### TEXT
This article was first published on LinkedIn
I recently read David Halpern’s Inside the Nudge Unit. I would recommend it to anyone who’s work touches on policy implementation, service delivery or any kind of behaviour change. Here are some snippets I took from it.
The context for Inside the Nudge Unit
In 2008, Richard Thaler (a University of Chicago economist) and Cass Sunstein (a Harvard Law School Professor) published Nudge. Nudge was the book that captured, and brought to the mainstream, the ideas of behavioural economics, libertarian paternalism and choice architecture (and in someways was the natural predecessor of Daniel Kahneman’s Thinking, Fast and Slow).
At the time, the NYTimes wrote:
“an engaging and insightful tour through the evidence that most human beings don’t make decisions in the way often characterized (some would say caricatured) in elementary economics textbooks, along with a rich array of suggestions for enabling many of us to make better choices, both for ourselves and for society”
“In the end, however, “Nudge” is somewhat thin on practical ideas for public policy that follow from the authors’ core insight.”
In 2010, UK Government established the Behavioural Insights Team (BIT) (a.k.a the “Nudge Unit”). Inside the Nudge Unit is a collection of stories and projects from Halpern’s time inside BIT.
The “EAST” Framework
After working through a few different behavioural insights frameworks, BIT settled on the “EAST” Framework. The four EAST principles being:
- Easy: if you want people to do something, make it easy – Recognise the the power of defaults. Reduce the ‘hassle factor’ or ‘friction costs’ of taking up a service. Make messages simple.
- Attractive: draw attention to, and make attractive, the thing you want people to do
- Social: show people that the desired behaviour is normal – Don’t inadvertently reinforce problematic behaviour. Use the power of networks. Encourage people to make a commitment to others.
- Timely: at different moments, the exact same offer can have drastically different effects – People will often put much more weight in immediate costs/benefits rather than later ones. Habits are much easier to build (from scratch) rather than break.

### STUDY MATERIAL
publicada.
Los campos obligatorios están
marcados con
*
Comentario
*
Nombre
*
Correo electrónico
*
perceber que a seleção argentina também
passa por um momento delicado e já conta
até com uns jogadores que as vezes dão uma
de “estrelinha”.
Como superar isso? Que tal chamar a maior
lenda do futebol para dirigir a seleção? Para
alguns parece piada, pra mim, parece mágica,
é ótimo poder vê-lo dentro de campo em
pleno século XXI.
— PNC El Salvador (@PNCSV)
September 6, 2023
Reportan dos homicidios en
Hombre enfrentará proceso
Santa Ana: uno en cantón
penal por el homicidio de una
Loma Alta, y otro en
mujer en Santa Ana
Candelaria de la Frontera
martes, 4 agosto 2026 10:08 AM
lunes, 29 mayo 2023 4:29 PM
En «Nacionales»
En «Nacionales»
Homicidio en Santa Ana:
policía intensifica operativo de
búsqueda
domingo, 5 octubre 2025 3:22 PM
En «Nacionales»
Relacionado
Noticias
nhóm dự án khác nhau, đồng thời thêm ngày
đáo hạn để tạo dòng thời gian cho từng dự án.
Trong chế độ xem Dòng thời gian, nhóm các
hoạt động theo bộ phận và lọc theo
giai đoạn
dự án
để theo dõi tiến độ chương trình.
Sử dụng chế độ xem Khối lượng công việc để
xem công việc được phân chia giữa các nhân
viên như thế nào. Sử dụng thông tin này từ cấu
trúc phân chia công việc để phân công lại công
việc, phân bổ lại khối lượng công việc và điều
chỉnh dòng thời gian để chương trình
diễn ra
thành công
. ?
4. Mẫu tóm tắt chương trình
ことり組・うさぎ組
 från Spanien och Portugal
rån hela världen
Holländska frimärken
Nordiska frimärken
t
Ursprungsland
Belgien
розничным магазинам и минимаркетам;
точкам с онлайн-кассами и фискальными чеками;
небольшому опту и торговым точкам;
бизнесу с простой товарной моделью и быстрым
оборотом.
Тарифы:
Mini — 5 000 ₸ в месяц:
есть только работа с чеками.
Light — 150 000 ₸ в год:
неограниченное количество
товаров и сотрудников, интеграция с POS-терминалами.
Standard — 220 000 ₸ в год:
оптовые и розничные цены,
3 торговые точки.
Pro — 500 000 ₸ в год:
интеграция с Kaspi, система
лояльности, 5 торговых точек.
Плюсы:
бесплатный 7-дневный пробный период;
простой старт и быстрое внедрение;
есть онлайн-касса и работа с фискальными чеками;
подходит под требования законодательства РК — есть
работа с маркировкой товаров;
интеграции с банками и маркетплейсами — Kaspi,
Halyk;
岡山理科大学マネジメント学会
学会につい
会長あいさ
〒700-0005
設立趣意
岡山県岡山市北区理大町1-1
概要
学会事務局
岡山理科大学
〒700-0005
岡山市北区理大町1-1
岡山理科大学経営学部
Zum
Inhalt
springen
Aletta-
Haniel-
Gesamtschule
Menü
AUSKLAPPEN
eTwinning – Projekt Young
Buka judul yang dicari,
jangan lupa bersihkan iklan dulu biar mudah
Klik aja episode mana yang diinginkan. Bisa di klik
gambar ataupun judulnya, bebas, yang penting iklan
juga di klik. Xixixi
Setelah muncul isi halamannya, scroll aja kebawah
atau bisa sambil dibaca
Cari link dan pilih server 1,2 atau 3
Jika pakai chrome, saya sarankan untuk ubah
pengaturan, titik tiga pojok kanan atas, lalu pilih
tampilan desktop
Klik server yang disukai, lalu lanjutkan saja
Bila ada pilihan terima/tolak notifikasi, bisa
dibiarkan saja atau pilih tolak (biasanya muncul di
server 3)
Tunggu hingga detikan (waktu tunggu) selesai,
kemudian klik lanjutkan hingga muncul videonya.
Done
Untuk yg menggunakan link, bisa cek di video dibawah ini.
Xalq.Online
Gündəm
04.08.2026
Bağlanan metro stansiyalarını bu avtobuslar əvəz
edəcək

### REQUIRED WORK
**A.** Print the passage of the article on Inside the Nudge Unit from "In 2010, UK" to "time inside BIT.", copying it word for word.
**B.** Output the listing from its first line through the line containing "Como superar isso? Que tal chamar a maior", reproducing each line verbatim.

### SOLUTION SET
**A.**
In 2010, UK Government established the Behavioural Insights Team (BIT) (a.k.a the “Nudge Unit”). Inside the Nudge Unit is a collection of stories and projects from Halpern’s time inside BIT.

**B.**
publicada.
Los campos obligatorios están
marcados con
*
Comentario
*
Nombre
*
Correo electrónico
*
perceber que a seleção argentina também
passa por um momento delicado e já conta
até com uns jogadores que as vezes dão uma
de “estrelinha”.
Como superar isso? Que tal chamar a maior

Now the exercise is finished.